Not a serious problem, you say? I am told Ford Motor Co. has banned Bluetooth from its Dearborn, Mich., campus because Ford also uses 802.11b.
"Don't talk to me in the shower" is the analogy used to explain the problem.
If you're taking a shower and someone tries to talk to you from the next room, the drops of water close to your ears block out the sound waves. The farther away the speaker, the weaker the signal, until you don't hear it at all. The closer the speaker comes to the shower, the more likely you are to hear him or her.
The speaker is the 802.11b access point, you are the wLAN, and Bluetooth is the water pounding down around your ears and drowning out the signal.
The source of my latest research? Mobilian Corp. (www.mobilian.com), a company that calls itself a multistandards radio company.
Mobilian does have a vested interest in this news. After all, it has 20 patents pending on interference-mitigation techniques that will allow both radio systems to be incorporated in a single device or to be used in the same area.
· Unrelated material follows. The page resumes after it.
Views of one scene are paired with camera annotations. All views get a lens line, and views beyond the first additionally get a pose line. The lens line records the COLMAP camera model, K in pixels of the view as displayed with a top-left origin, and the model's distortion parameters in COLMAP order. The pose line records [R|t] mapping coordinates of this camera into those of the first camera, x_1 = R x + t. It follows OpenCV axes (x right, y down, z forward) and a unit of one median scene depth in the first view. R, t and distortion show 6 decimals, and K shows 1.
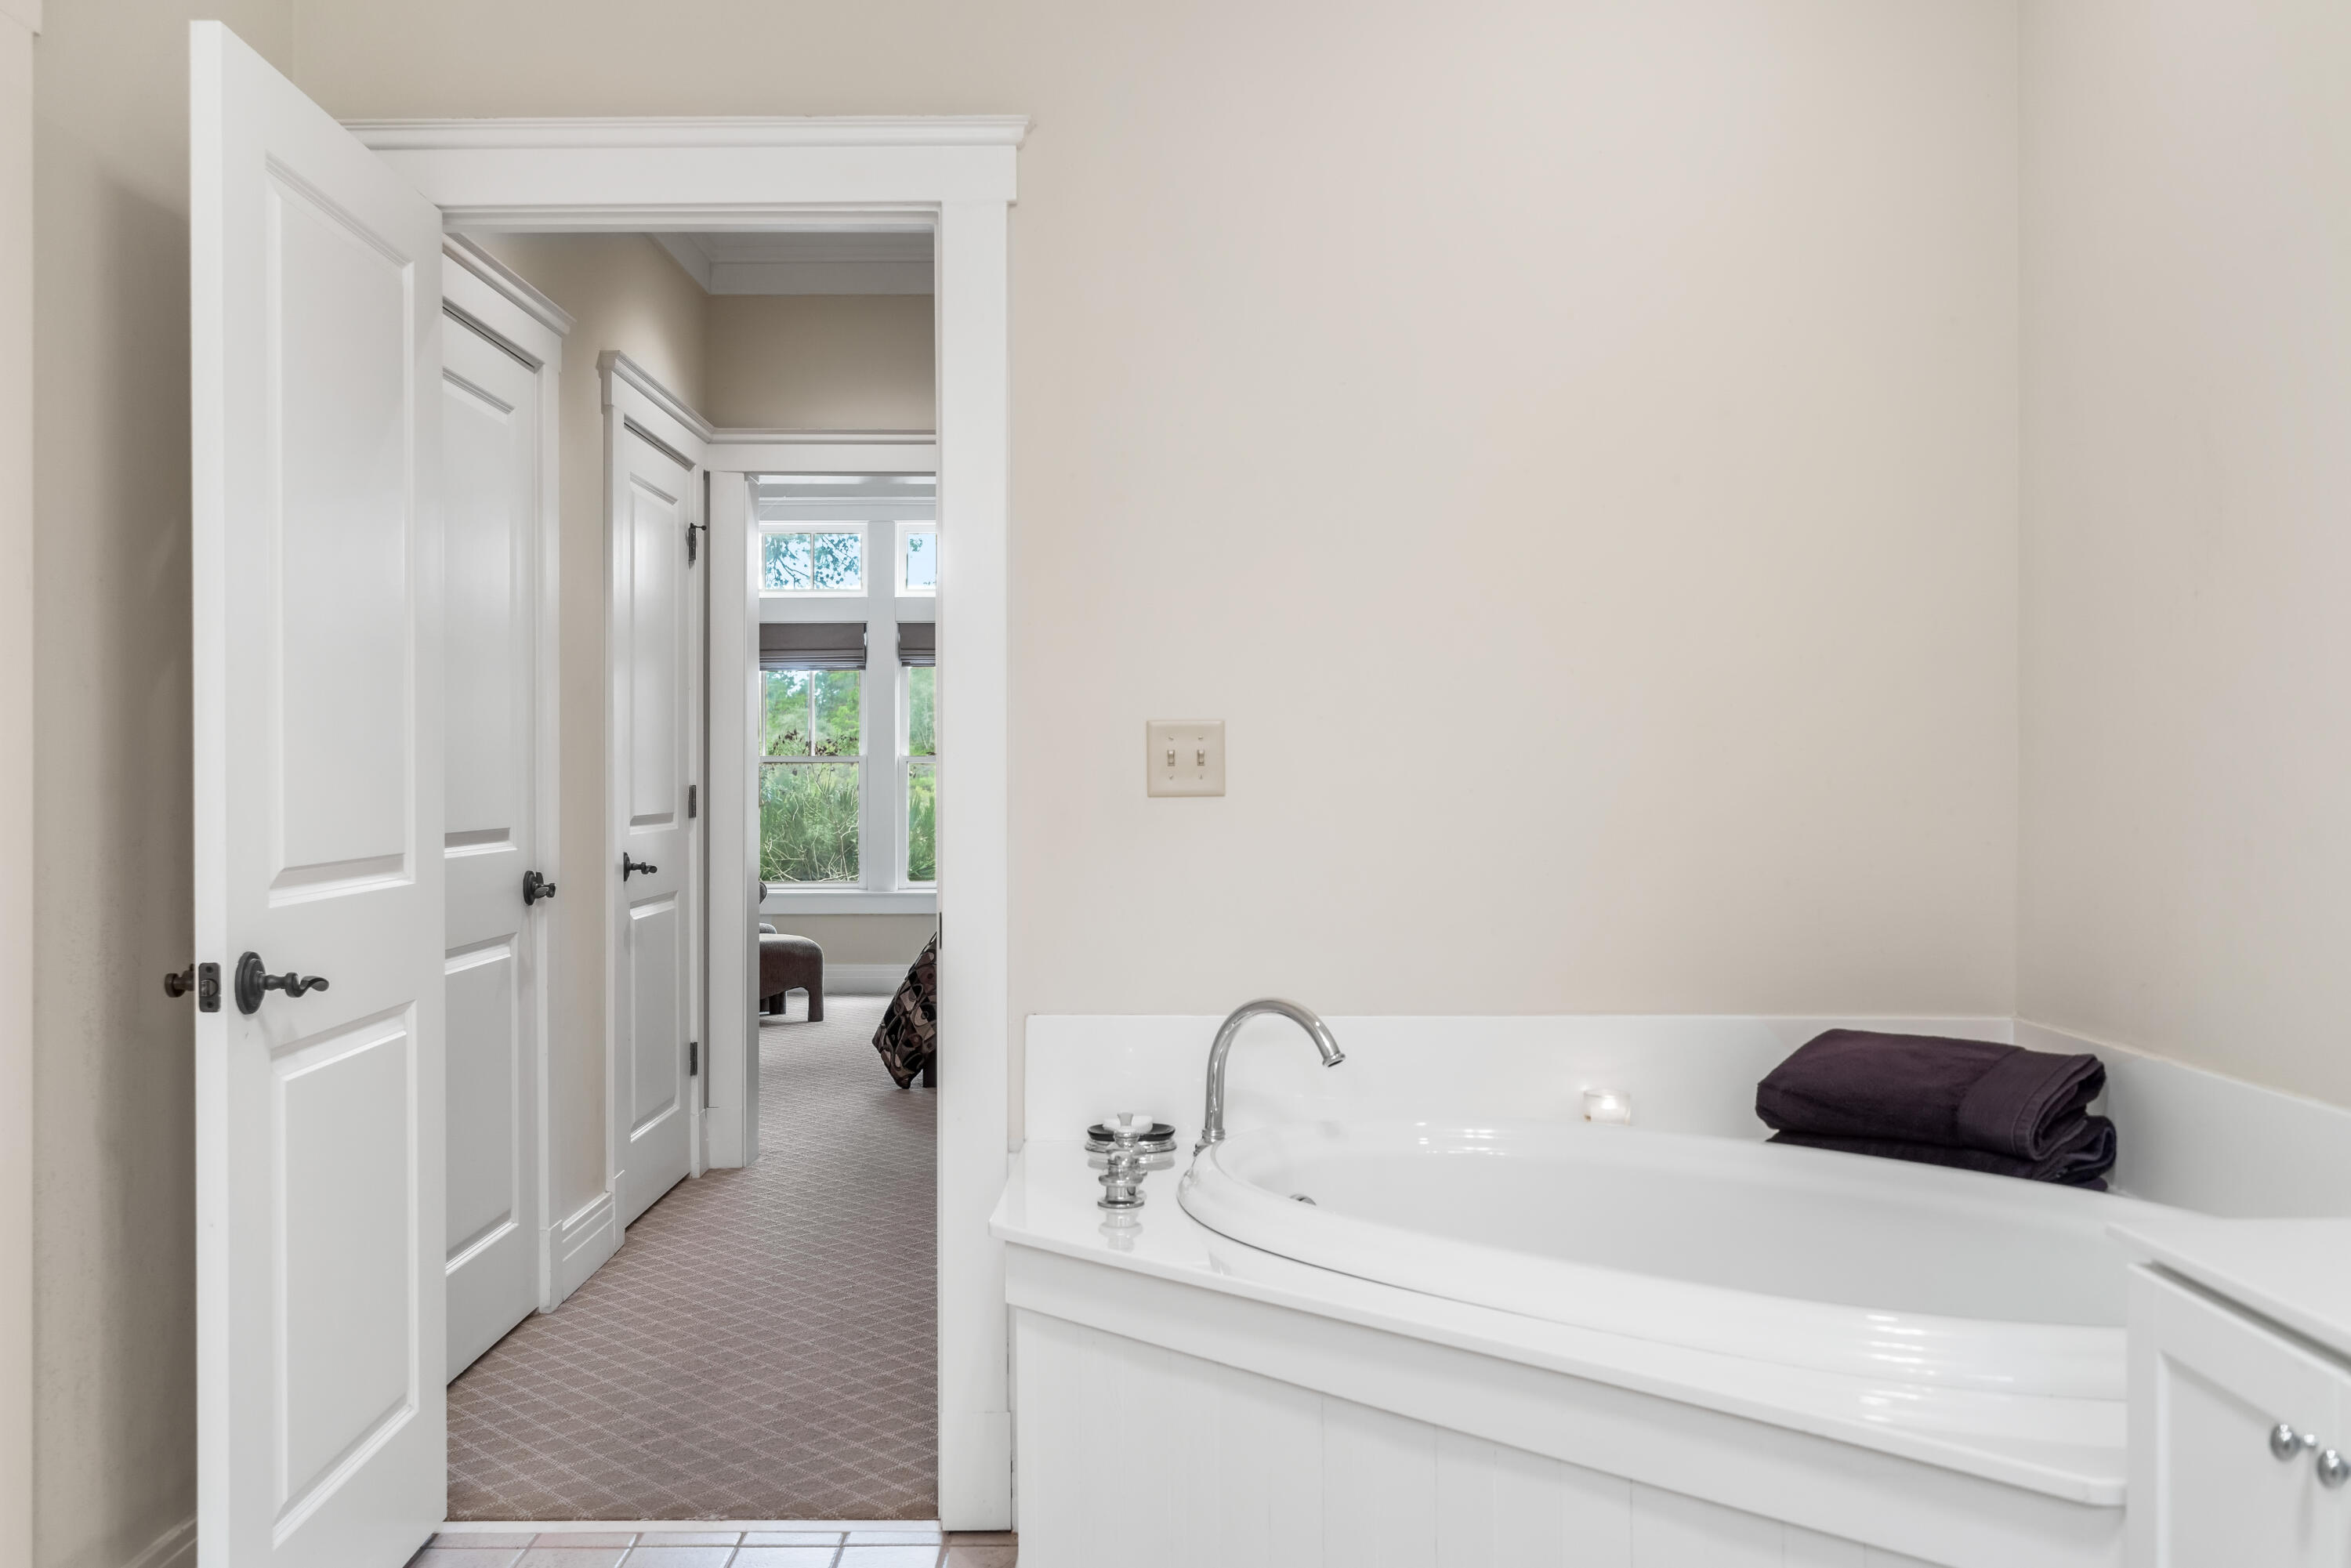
lens RADIAL K [[2044.5, 0, 1172.1], [0, 2044.5, 773.8], [0, 0, 1]] dist [0.004703, -0.020724]
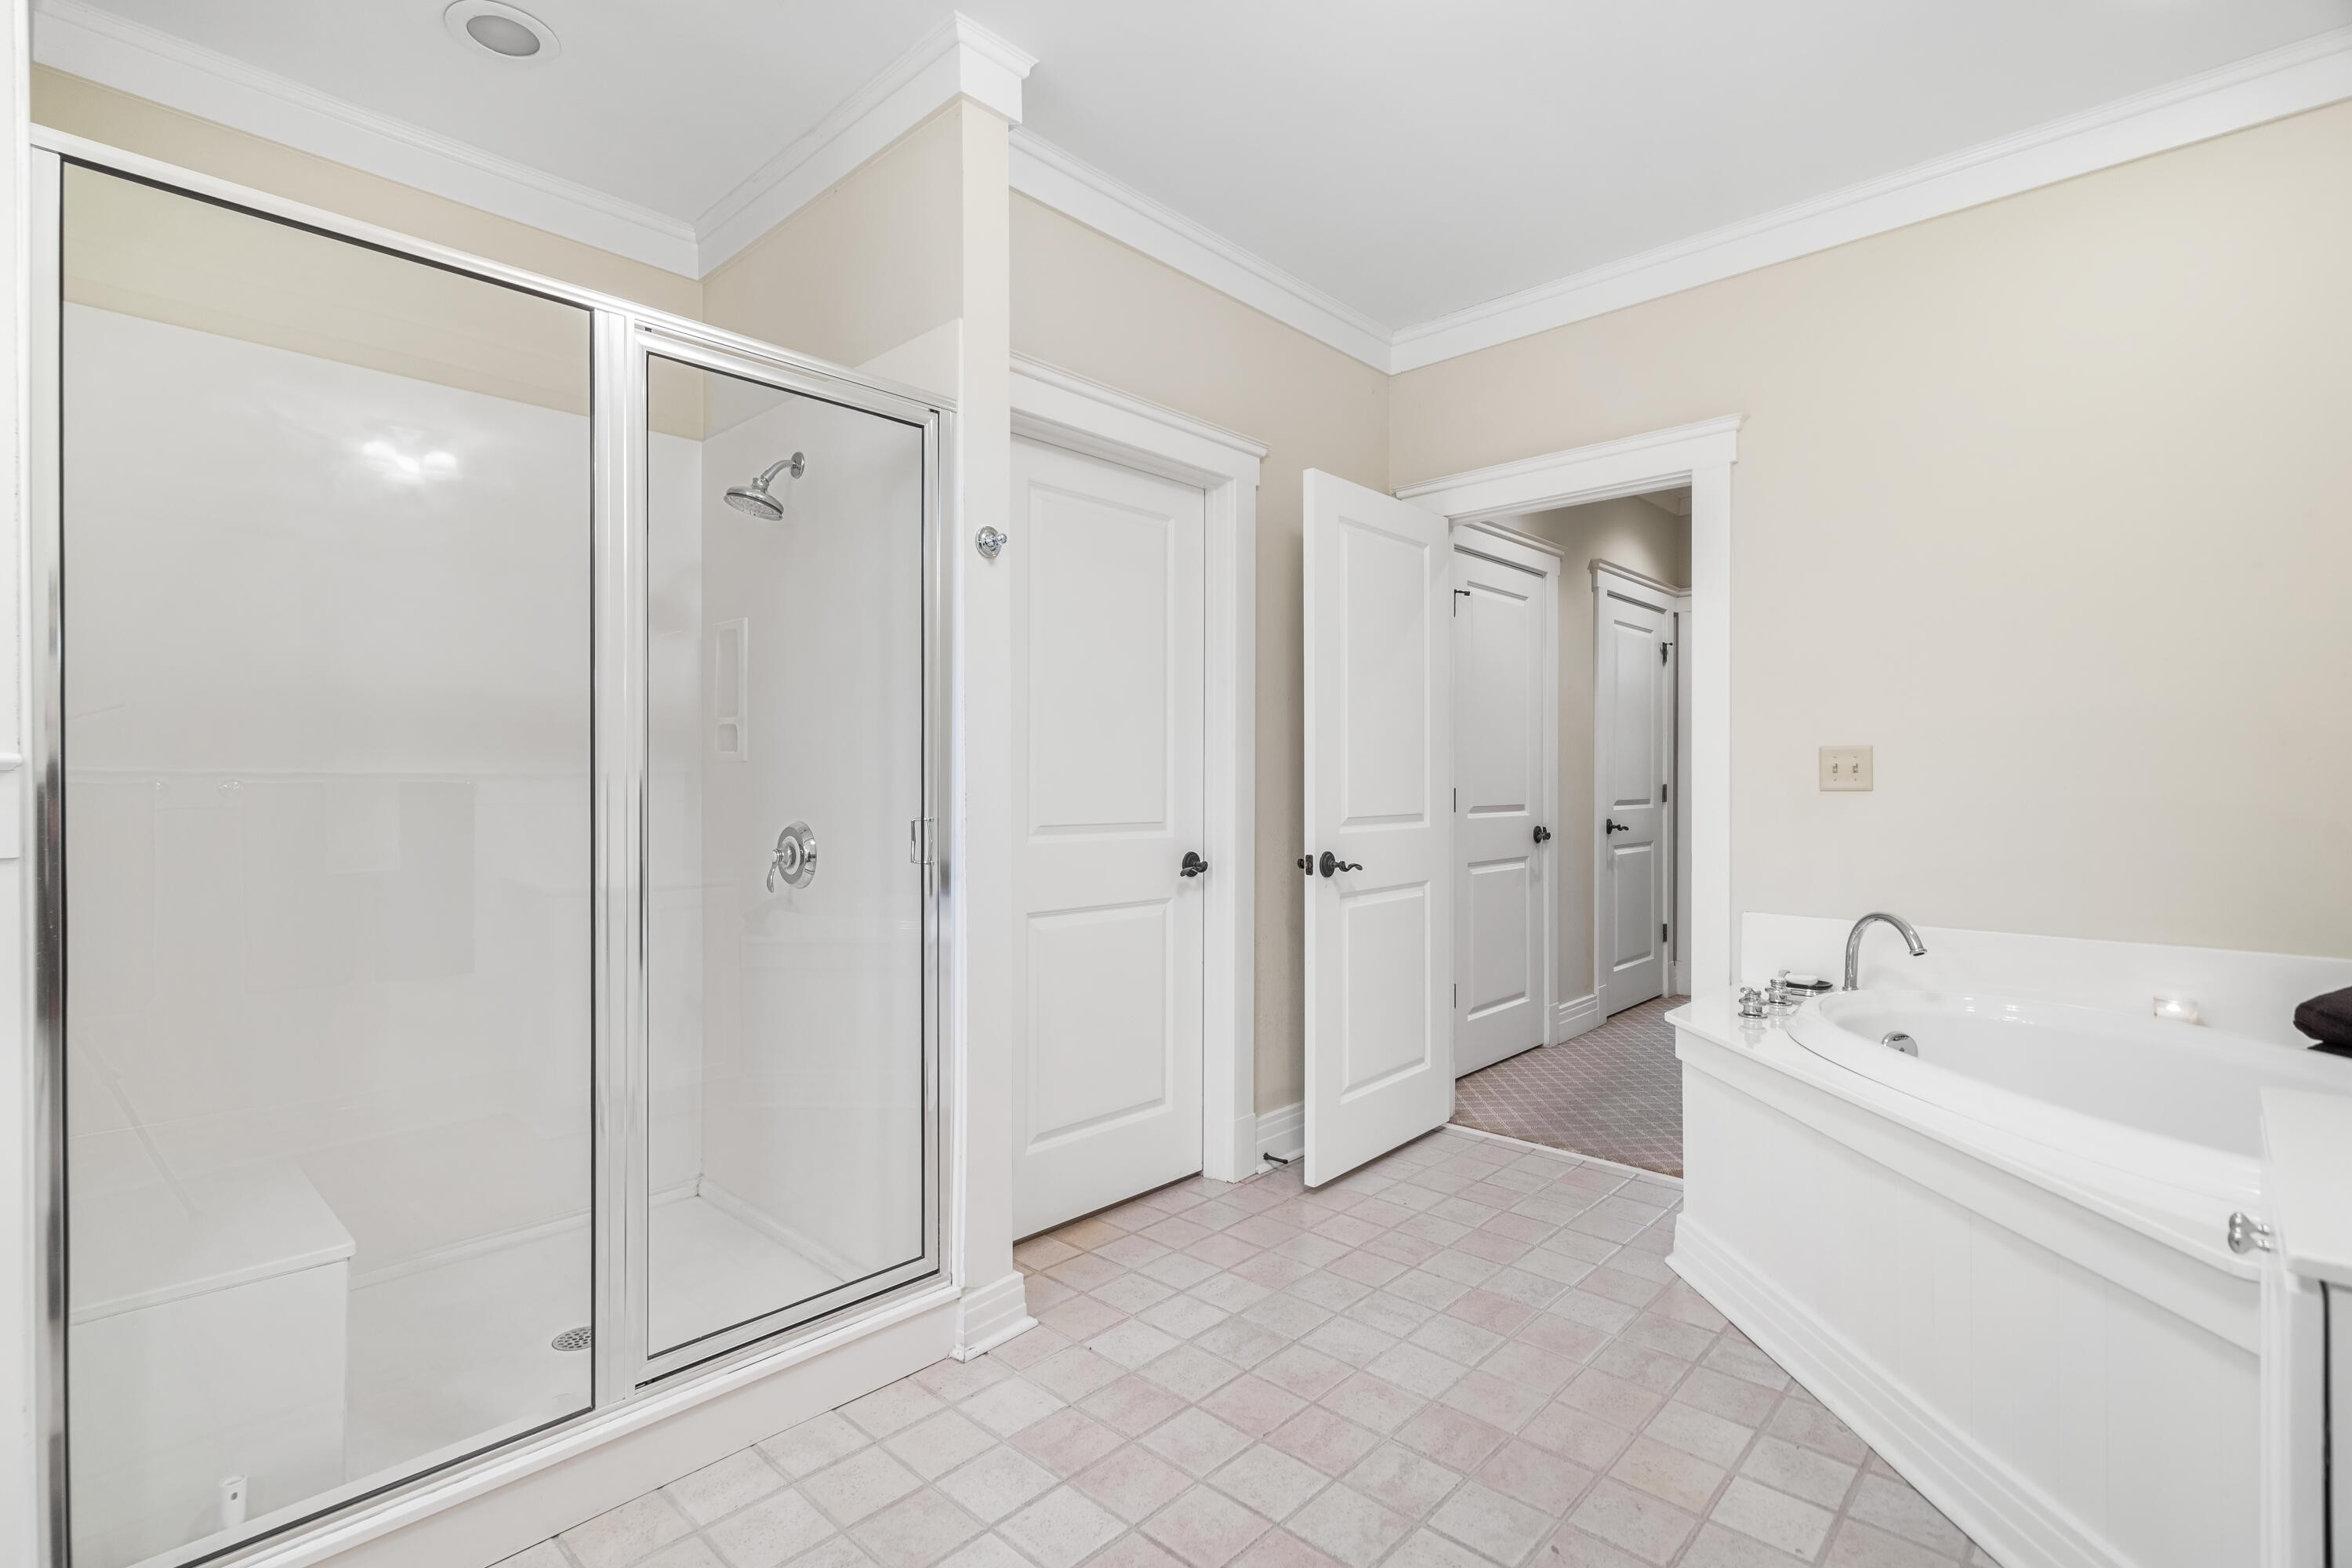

But it is not selling its solution to consumers. Mobilian will sell it to system OEMs such as Toshiba, Dell, and Compaq and to the makers of 802.11b access points such as Lucent, Nortel, 3Com, and others. All these companies have engineers who are in a good position to know whether or not Mobilian speaks the truth.
If Mobilian is right, these companies will have one of three interesting choices.
Choice No. 1. Decide that the status quo isn't so bad. They might ask, "Why go to the extra expense of buying additional technology?" They can weather the complaints from the few consumers or companies that have problems, right?
Choice No. 2. Decide there is a problem and integrate either Mobilian's solution or a similar solution into their products.
Choice No. 3. Offer some devices at one price without a solution that mitigates the interference and then offer at a higher price a luxury version that works all the time.
Does this have the potential to turn into a real problem for providers and customers?
Scenario No. 1. MobileStar Network Corp. just signed a deal with Starbucks Corp. and Microsoft Corp. to put wLAN access points in all 2,200 Starbucks coffee shops. The access points connect to servers connected to the Internet. A year down the road you might find yourself in Starbucks with your new company-issued Toshiba with wLAN and Bluetooth built in. So what's the problem?
"Bluetooth will kill the signal," says Ron Nevo, director of engineering at Hillsboro, Ore.-based Mobilian.
Scenario No. 2. Wayport is doing the same thing as MobileStar but at airports.
Yes, 802.11a, the next version of wireless Ethernet, will move to the 5GHz band, but in the meantime, Intersil is currently shipping about 1 million 802.11b chips each month. I think 802.11b will be around for a while.
Remember that the higher the frequency -- in this case 5GHz -- the more problems it has going through walls and people.
Ephraim Schwartz is an editor at large in InfoWorld's news department.